Hi guys, wondering if Woburn PD has any plans to hire soon and how many reserve officers are waiting to go permanent. Thanks for info.


----------



## 263FPD (Oct 29, 2004)

I really think that you would do better by calling them directly.


----------



## Tuna (Jun 1, 2006)

Or call CMPSA (look em up on the internet) they have all the stats on every Dept. in Ma. Plus I think they're looking.


----------



## MTA2010 (Jun 3, 2010)

mctb22

I spoke to a woburn police officer a few weeks ago. According to her, there is about a 5 year waiting list to get on right now. She also mentioned that they might not be offering a civil service exam in the spring of 2011. However, this is not 100% certain. Her best advice was to apply at larger departments such as cambridge, boston, lowell, etc.


----------



## redemption05 (Nov 11, 2005)

Woburn just sent out cards to everyone on the layoff list. They are hiring 1 permanent officer.


----------



## 263FPD (Oct 29, 2004)

> According to her, there is about a 5 year waiting list to get on right now.

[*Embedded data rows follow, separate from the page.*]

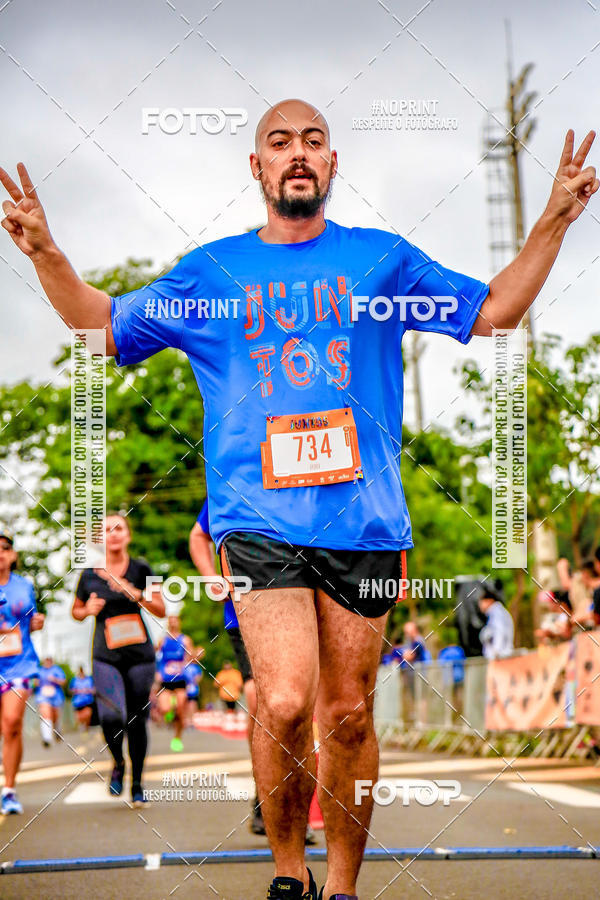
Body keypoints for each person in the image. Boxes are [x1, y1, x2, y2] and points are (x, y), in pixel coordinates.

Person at [2, 100, 597, 900]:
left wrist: (555, 221)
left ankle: (344, 886)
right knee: (283, 700)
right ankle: (289, 876)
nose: (297, 154)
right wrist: (46, 254)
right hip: (257, 522)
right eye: (279, 143)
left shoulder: (381, 262)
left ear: (332, 164)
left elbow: (493, 312)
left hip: (366, 521)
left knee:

That comment makes no sense. How can there be a five year waiting list, when the Civil Service list lasts only two years. Sounds like your source is grossly uninformed.


----------



## HuskyH-2 (Nov 16, 2008)

263FPD said:


> That comment makes no sense. How can there be a five year waiting list, when the Civil Service list lasts only two years. Sounds like your source is grossly uninformed.


K.O.!!! Continue? 10....9....8...7.......


----------



## MTA2010 (Jun 3, 2010)

263FPD,

Just going by what she told me. Maybe she meant there have been candidates waiting for several years to get on.


----------



## 263FPD (Oct 29, 2004)

I would hope she meant they have not hired in 5 years. I don't know much about Woburn PD so I can't comment either way. However the waiting list thing makes no sense.


----------



## ecpd402 (Sep 18, 2002)

Woburn have a reserve list. They appoint reserve officers first then appoint the reserve officers to full time when the position becomes available. This infor came from a Woburn officer that I know and a alderman. Hope this helps


----------